◆ Exercise passage
Illustrious Ulair
Join Date: Aug 2002
Location: In the home of lost causes, and forsaken beliefs, and unpopular names,and impossible loyalties
Posts: 4,240
|
Fordim\
I don't mean that we can't try & relate what we experience in Faerie to our lives in the primary world, what I mean is any 'meaning' or 'relevance' we may find is entirely subjective, & events & characters in the secondary world have no direct intentional relationship to the primary world - because that would be to treat the secondary world merely as an allegory of the primary world. Applicability is subjective. What I find applicable will not necessarily be what you find applicable. Applicability is subjective, Allegory is 'objective' - in the sense that the 'meaning' is imposed by the author of the story, & that 'meaning' is always the author's intended meaning. So, while Stormfront may find support for their racial ideology in LotR, it was clearly not the intent of the author to put it there. LotR was not written as a Nazi allegory, so Stormfront cannot claim to be such. So there is no intentional meaning written into LotR. The 'meaning' of the story lies in the story, not outside it, in the primary world. Stormfront are effectively claiming to find a primary world relevance in Middle Earth, which was not put there by the author. Middle Earth in that sense has no relevance to this world, & from the point of view of this world, the story is 'meaningless'.
(note, it is not without internal meaning, & when we enter into Middle Earth we will find it meaningful - there are reasons why the characters do what they do - they don't behave randomly - but the reasons they do what they do are inspired by events & circumstances to be found within the secondary world, not in the primary world. So whatever the Numenoreans' reasons/motivations for their claims to superiority within Middle Earth, those reasons have nothing to do with the reasons/motivations put forward by Stormfront for their claims to superiority, because that world is that world & this world is this world. If any member of that organisation could prove scientifically that they are decended from Elros then their claims would have to be considered - though we could point out to them that the Numenorean's sense of superiority lead repeatedly to disaster, from the fall of Numenor down to the loss of Arnor & the Kin Strife & beyond, so the ideal of 'racial superiorty' is something they should consider forgetting. We could also declare them undesirable aliens, & tell them to get back to their own world & stop making nuisances of themselves in our world).

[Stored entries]
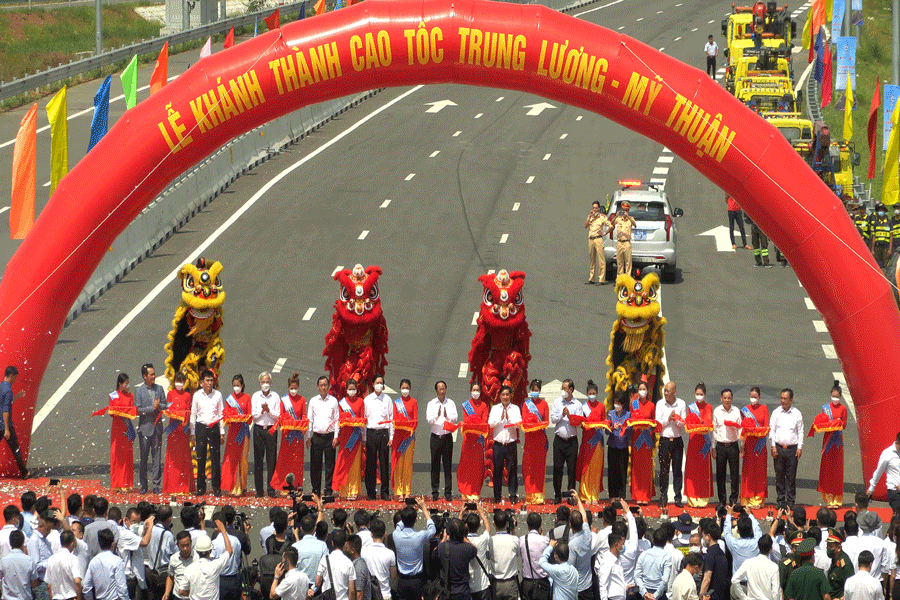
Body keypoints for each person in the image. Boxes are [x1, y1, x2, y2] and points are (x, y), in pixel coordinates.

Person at [811, 381, 849, 508]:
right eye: (833, 396)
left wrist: (837, 422)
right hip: (827, 442)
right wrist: (831, 423)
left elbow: (844, 424)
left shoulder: (843, 408)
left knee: (837, 470)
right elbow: (822, 423)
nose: (835, 399)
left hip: (837, 442)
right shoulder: (825, 407)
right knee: (827, 469)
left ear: (840, 396)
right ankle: (828, 499)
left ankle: (837, 500)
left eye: (837, 396)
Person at [269, 372, 307, 494]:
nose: (293, 390)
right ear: (288, 388)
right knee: (285, 461)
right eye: (291, 388)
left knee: (297, 461)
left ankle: (296, 486)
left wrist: (301, 425)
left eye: (295, 388)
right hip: (287, 436)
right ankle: (285, 487)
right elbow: (281, 416)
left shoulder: (302, 399)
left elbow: (304, 416)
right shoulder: (284, 400)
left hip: (298, 436)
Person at [132, 363, 167, 494]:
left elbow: (165, 404)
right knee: (144, 457)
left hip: (157, 428)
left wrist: (159, 406)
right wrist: (151, 408)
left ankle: (156, 485)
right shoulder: (139, 391)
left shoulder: (160, 388)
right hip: (145, 429)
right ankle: (144, 485)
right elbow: (138, 409)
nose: (154, 376)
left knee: (157, 457)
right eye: (151, 374)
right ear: (144, 376)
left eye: (154, 374)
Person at [393, 498, 435, 600]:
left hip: (402, 580)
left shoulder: (396, 534)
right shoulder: (420, 536)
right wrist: (424, 509)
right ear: (415, 520)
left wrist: (407, 511)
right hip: (417, 580)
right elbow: (432, 529)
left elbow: (399, 525)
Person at [190, 370, 224, 497]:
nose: (209, 383)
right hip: (201, 427)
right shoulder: (197, 395)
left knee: (215, 458)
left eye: (211, 380)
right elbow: (193, 414)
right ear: (202, 382)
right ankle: (201, 487)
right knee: (201, 458)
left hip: (214, 427)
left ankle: (216, 487)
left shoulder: (218, 395)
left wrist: (222, 433)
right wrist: (193, 433)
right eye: (207, 381)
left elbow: (221, 414)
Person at [770, 388, 804, 507]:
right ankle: (780, 500)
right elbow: (772, 430)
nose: (782, 401)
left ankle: (790, 501)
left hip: (792, 449)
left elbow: (800, 432)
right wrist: (773, 446)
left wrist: (799, 447)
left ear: (791, 400)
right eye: (781, 398)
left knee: (791, 476)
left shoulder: (797, 413)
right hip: (778, 448)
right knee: (779, 475)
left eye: (785, 399)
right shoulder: (776, 412)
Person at [334, 378, 367, 499]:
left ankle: (353, 490)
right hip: (345, 437)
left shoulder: (361, 402)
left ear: (357, 389)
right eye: (349, 389)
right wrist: (336, 437)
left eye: (353, 389)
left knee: (354, 465)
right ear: (346, 390)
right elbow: (338, 421)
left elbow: (363, 421)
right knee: (343, 463)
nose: (351, 391)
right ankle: (344, 490)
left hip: (356, 437)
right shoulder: (342, 403)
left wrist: (364, 437)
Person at [102, 373, 136, 491]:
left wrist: (121, 411)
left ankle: (126, 483)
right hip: (117, 429)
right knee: (116, 455)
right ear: (120, 384)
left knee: (126, 455)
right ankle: (117, 483)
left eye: (128, 382)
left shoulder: (130, 395)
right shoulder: (113, 395)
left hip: (127, 428)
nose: (127, 385)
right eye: (125, 383)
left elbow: (132, 410)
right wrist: (120, 411)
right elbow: (111, 412)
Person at [184, 518, 232, 600]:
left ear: (197, 551)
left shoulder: (189, 568)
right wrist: (223, 530)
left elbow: (181, 591)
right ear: (210, 551)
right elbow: (229, 551)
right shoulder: (215, 566)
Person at [306, 376, 339, 498]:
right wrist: (308, 436)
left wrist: (336, 436)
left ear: (329, 386)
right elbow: (309, 419)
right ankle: (316, 489)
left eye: (325, 385)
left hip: (330, 437)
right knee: (315, 464)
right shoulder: (313, 401)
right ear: (317, 387)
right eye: (321, 385)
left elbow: (337, 419)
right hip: (317, 437)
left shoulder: (333, 401)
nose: (323, 387)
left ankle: (328, 489)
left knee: (330, 465)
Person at [489, 385, 522, 503]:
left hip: (511, 444)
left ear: (510, 396)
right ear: (500, 396)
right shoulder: (495, 409)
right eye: (503, 395)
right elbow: (490, 423)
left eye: (507, 394)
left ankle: (513, 495)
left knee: (512, 470)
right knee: (497, 471)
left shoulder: (516, 408)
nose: (505, 397)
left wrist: (510, 420)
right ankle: (497, 496)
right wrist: (500, 418)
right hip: (498, 445)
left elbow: (519, 424)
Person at [457, 381, 490, 502]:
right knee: (465, 466)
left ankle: (475, 492)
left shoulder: (484, 406)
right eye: (473, 390)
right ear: (470, 391)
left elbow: (484, 422)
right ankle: (464, 491)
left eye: (477, 390)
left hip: (478, 441)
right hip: (468, 440)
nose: (475, 392)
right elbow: (466, 420)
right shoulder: (466, 405)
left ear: (480, 392)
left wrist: (478, 427)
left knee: (477, 467)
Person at [426, 380, 458, 502]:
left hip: (447, 438)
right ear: (436, 390)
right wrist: (437, 415)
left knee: (447, 465)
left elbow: (455, 418)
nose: (442, 391)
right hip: (435, 438)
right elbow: (429, 420)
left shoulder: (450, 403)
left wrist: (447, 416)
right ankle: (435, 492)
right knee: (435, 465)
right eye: (440, 389)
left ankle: (448, 492)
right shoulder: (431, 403)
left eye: (444, 388)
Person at [163, 372, 194, 494]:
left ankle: (183, 486)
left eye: (181, 381)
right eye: (177, 381)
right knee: (172, 458)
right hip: (172, 430)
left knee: (183, 457)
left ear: (185, 382)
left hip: (182, 430)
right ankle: (172, 486)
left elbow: (187, 410)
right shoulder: (170, 394)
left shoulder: (187, 395)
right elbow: (168, 409)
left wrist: (182, 414)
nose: (179, 384)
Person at [550, 379, 581, 504]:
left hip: (572, 441)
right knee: (557, 468)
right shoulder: (558, 402)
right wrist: (562, 416)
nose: (563, 391)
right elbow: (553, 419)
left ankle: (571, 496)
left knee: (572, 469)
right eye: (562, 388)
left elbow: (578, 423)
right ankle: (557, 495)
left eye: (565, 388)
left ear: (571, 390)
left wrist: (569, 416)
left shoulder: (577, 404)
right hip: (559, 440)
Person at [656, 381, 686, 508]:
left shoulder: (681, 403)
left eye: (668, 391)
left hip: (677, 441)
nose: (666, 393)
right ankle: (663, 496)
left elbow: (684, 423)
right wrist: (668, 420)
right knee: (664, 470)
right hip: (665, 440)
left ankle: (677, 497)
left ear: (675, 392)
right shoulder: (660, 404)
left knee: (677, 470)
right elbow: (658, 423)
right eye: (665, 391)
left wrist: (676, 419)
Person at [575, 380, 606, 503]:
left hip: (598, 442)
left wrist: (601, 426)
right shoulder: (583, 407)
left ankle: (594, 495)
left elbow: (604, 422)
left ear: (597, 393)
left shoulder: (602, 406)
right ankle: (585, 494)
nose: (592, 395)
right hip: (587, 441)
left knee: (596, 469)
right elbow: (581, 423)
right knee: (586, 467)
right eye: (590, 393)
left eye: (594, 393)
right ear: (587, 393)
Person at [221, 374, 252, 497]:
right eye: (234, 386)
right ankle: (233, 486)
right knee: (232, 460)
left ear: (242, 385)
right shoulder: (229, 399)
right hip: (233, 433)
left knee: (243, 459)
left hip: (243, 432)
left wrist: (242, 418)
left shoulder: (247, 397)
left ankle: (243, 486)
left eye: (238, 385)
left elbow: (250, 417)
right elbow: (226, 417)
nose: (236, 388)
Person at [251, 371, 280, 498]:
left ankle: (271, 489)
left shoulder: (275, 397)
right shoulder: (256, 396)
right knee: (258, 460)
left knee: (271, 460)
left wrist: (269, 411)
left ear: (271, 383)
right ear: (259, 383)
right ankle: (259, 490)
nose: (265, 384)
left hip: (271, 430)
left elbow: (278, 416)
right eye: (263, 382)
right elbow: (254, 416)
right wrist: (262, 411)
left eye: (267, 382)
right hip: (258, 429)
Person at [364, 374, 393, 501]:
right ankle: (371, 492)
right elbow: (364, 420)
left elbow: (391, 419)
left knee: (384, 463)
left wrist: (391, 437)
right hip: (370, 432)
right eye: (377, 382)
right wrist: (364, 438)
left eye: (381, 383)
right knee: (370, 463)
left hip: (383, 433)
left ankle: (385, 492)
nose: (379, 385)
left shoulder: (387, 399)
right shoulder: (367, 400)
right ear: (373, 384)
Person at [739, 386, 769, 507]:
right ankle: (747, 498)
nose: (753, 399)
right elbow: (742, 428)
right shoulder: (745, 409)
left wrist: (757, 430)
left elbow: (766, 426)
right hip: (749, 444)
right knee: (748, 472)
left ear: (759, 397)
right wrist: (741, 447)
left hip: (760, 445)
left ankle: (758, 499)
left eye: (755, 397)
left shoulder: (764, 408)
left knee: (760, 471)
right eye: (751, 397)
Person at [434, 518, 478, 600]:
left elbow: (434, 554)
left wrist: (443, 539)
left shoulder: (442, 547)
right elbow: (475, 550)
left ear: (448, 533)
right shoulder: (467, 548)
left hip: (447, 591)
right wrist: (465, 538)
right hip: (463, 592)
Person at [521, 379, 550, 504]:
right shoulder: (526, 404)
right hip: (529, 440)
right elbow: (523, 421)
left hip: (540, 439)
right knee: (529, 468)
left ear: (540, 391)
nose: (534, 392)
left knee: (539, 468)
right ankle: (529, 496)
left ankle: (538, 496)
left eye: (536, 390)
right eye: (532, 390)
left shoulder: (544, 404)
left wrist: (537, 424)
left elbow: (546, 422)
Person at [685, 383, 714, 507]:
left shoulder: (708, 407)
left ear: (705, 395)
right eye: (697, 394)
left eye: (701, 394)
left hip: (704, 441)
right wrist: (698, 422)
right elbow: (689, 421)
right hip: (693, 440)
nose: (699, 396)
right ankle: (692, 497)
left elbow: (708, 422)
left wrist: (698, 422)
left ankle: (702, 498)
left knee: (703, 470)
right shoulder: (691, 407)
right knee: (692, 470)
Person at [712, 388, 741, 506]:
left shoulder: (736, 411)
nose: (727, 400)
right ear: (721, 399)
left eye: (729, 398)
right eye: (725, 398)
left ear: (732, 398)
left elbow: (740, 429)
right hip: (720, 446)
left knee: (734, 475)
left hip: (733, 446)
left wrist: (742, 446)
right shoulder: (717, 411)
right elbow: (713, 430)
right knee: (720, 475)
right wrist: (713, 447)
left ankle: (733, 500)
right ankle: (722, 500)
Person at [628, 379, 656, 504]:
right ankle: (637, 494)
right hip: (636, 439)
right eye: (640, 389)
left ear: (647, 391)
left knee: (646, 468)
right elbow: (630, 420)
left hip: (647, 440)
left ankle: (645, 496)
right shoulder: (633, 404)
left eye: (644, 389)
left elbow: (654, 422)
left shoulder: (651, 405)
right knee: (636, 468)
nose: (642, 391)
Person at [730, 534, 780, 600]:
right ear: (771, 548)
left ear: (758, 547)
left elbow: (734, 580)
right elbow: (776, 592)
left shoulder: (748, 563)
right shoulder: (774, 567)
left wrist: (744, 597)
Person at [391, 379, 418, 499]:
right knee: (398, 464)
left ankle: (407, 491)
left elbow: (415, 420)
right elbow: (394, 420)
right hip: (398, 437)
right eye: (403, 387)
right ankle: (398, 491)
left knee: (407, 465)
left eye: (407, 387)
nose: (405, 390)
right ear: (400, 389)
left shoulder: (414, 402)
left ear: (410, 388)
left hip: (409, 438)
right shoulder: (396, 403)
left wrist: (409, 428)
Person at [0, 366, 29, 478]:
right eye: (15, 378)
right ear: (11, 376)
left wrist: (16, 396)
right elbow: (6, 410)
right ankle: (24, 472)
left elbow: (5, 403)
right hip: (5, 425)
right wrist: (7, 429)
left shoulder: (1, 387)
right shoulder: (8, 390)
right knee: (16, 449)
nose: (15, 380)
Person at [83, 528, 128, 600]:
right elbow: (122, 588)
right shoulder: (117, 561)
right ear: (113, 544)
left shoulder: (93, 561)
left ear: (99, 544)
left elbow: (86, 587)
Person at [311, 529, 356, 600]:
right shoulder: (349, 563)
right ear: (345, 544)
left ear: (332, 543)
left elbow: (317, 583)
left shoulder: (324, 559)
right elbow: (352, 590)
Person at [291, 500, 328, 586]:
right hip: (317, 587)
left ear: (301, 529)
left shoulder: (295, 546)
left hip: (299, 587)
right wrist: (320, 508)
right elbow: (325, 567)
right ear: (315, 528)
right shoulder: (322, 545)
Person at [146, 505, 177, 600]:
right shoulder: (167, 534)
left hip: (151, 571)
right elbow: (174, 552)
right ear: (169, 518)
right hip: (163, 574)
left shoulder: (151, 529)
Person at [361, 518, 396, 600]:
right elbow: (393, 576)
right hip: (385, 594)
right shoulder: (390, 554)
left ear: (371, 534)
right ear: (385, 534)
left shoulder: (363, 552)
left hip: (370, 595)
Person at [723, 506, 763, 575]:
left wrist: (729, 515)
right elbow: (757, 528)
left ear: (738, 530)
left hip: (739, 583)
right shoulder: (756, 542)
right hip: (754, 583)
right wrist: (750, 514)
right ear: (751, 529)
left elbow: (727, 532)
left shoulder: (734, 544)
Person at [463, 503, 491, 600]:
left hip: (468, 586)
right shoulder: (482, 540)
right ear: (479, 525)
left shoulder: (463, 541)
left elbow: (459, 530)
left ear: (466, 525)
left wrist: (461, 514)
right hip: (482, 585)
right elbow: (488, 528)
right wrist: (481, 513)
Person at [867, 432, 900, 513]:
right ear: (896, 443)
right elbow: (878, 471)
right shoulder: (887, 454)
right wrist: (872, 488)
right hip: (895, 491)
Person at [519, 511, 550, 599]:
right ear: (540, 526)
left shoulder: (522, 540)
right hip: (542, 583)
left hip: (527, 582)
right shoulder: (545, 540)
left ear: (528, 526)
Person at [635, 528, 672, 600]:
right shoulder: (667, 557)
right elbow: (665, 579)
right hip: (659, 595)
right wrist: (655, 596)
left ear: (653, 540)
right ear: (665, 542)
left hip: (644, 593)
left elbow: (637, 575)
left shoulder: (643, 554)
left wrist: (644, 593)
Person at [607, 392, 631, 499]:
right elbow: (606, 431)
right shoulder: (610, 414)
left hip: (623, 447)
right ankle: (612, 497)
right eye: (615, 403)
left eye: (618, 403)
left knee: (622, 473)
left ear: (622, 404)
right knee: (612, 472)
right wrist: (612, 428)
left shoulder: (628, 415)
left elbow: (630, 432)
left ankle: (622, 497)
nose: (616, 405)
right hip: (612, 446)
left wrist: (624, 428)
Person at [47, 530, 82, 600]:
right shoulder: (73, 559)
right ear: (72, 544)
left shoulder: (51, 559)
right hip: (70, 597)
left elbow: (49, 585)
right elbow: (77, 581)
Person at [585, 200, 611, 285]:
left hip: (598, 239)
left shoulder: (602, 217)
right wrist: (589, 218)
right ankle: (591, 278)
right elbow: (585, 226)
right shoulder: (591, 217)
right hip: (591, 239)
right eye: (593, 208)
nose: (594, 209)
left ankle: (601, 279)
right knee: (592, 260)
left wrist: (604, 233)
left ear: (599, 208)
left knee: (601, 260)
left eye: (596, 208)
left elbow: (611, 226)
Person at [699, 523, 728, 600]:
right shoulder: (721, 553)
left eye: (703, 536)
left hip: (711, 596)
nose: (703, 540)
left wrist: (701, 596)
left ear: (708, 536)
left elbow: (707, 579)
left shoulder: (710, 555)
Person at [83, 497, 118, 562]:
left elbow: (85, 550)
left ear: (94, 510)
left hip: (92, 565)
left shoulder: (87, 529)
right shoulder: (113, 528)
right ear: (106, 512)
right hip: (109, 565)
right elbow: (116, 548)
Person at [165, 530, 196, 600]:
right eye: (182, 546)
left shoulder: (198, 558)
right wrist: (167, 593)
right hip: (178, 597)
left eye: (187, 545)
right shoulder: (173, 559)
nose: (185, 549)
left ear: (191, 543)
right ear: (177, 545)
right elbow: (170, 577)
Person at [609, 201, 636, 276]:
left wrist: (628, 217)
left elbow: (635, 225)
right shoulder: (618, 219)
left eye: (626, 210)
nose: (624, 212)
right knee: (620, 263)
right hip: (619, 242)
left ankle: (627, 279)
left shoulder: (630, 219)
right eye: (623, 210)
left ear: (628, 211)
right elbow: (611, 224)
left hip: (627, 243)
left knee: (628, 263)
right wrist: (615, 216)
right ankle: (620, 279)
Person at [597, 532, 627, 600]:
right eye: (622, 544)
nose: (624, 547)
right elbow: (603, 584)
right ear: (616, 545)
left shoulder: (618, 559)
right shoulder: (607, 561)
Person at [827, 529, 854, 599]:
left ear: (838, 548)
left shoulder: (845, 565)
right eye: (827, 546)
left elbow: (851, 589)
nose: (828, 549)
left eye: (831, 546)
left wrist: (840, 599)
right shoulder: (834, 558)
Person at [343, 534, 371, 600]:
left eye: (347, 548)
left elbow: (359, 595)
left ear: (352, 550)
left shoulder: (358, 568)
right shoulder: (355, 563)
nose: (345, 550)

◆ Task 1
In the forum post on allegory and applicability, why does the writer say Stormfront cannot claim The Lord of the Rings as a Nazi allegory? Answer in one to three sentences.
◆ Task 2
Carry the forum post on allegory and applicability forward from where it stops.

◆ Written response 1
In an allegory, the meaning is imposed by the author and is always the author's intended meaning. The Lord of the Rings was not written as a Nazi allegory, and the author clearly did not intend to put racial ideology in it, so any support Stormfront finds there is only subjective applicability.

◆ Written response 2
As to what we can bring back from Faery, well, we can only bring back memories, which may inspire us to make ourselves & our world a 'better' place. But applicability is not about 'bringing something back' as such, because that's about doing something with what we bring back. I can say 'well, seeing Aragorn's struggle has inspired me to do such & such' but all I have brought back with me fro Middle Earth is the memory of Aragorn. How I apply it is down to me, & any meaning I have found in it, any rfelevance for my life here, is all down to me. The 'experience' was given to me, the meaning I find in it is all my own. Tolkien is telling me a story, not what it means - or if he does try & tell me what it means he is changing his role, from storyteller to teacher, & making his tales into allegory - which he has said they are not. So, again, any 'meaning' we think we have found in Tolkien's stories is our own - as Aragorn tells Boromir that if a man finds peril in Lorien its because he brought it there himself. If we find meaning or relevance for the primary world in Middle Earth then we are the ones who imposed it. We may learn something there which we didn't know before, which may change the way we think about ourselves & our world, but that discovery would be our own, & whatever it means the meaning is our own - applicability, not allegory. I've come to lots of realisations about myself & the world through 'applying' examples form Tolkien's stories to my own life, but that's 'me', not Tolkien.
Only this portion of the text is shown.